**TASK BRIEF**
The answer should be each line from the entries below that has the word "Hubble" in it.

── DATA PROVIDED

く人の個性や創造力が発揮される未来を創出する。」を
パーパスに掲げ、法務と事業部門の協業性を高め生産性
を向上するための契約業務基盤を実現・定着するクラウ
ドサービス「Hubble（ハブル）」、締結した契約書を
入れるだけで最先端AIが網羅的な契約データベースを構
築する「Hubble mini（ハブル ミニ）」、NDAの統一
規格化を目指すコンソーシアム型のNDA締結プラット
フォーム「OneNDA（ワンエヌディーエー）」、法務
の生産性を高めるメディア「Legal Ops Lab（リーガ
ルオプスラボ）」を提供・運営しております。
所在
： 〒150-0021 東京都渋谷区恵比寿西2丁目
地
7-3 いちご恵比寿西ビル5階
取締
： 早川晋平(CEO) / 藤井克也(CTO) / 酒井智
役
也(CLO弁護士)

────

**REPLY**
ドサービス「Hubble（ハブル）」、締結した契約書を
築する「Hubble mini（ハブル ミニ）」、NDAの統一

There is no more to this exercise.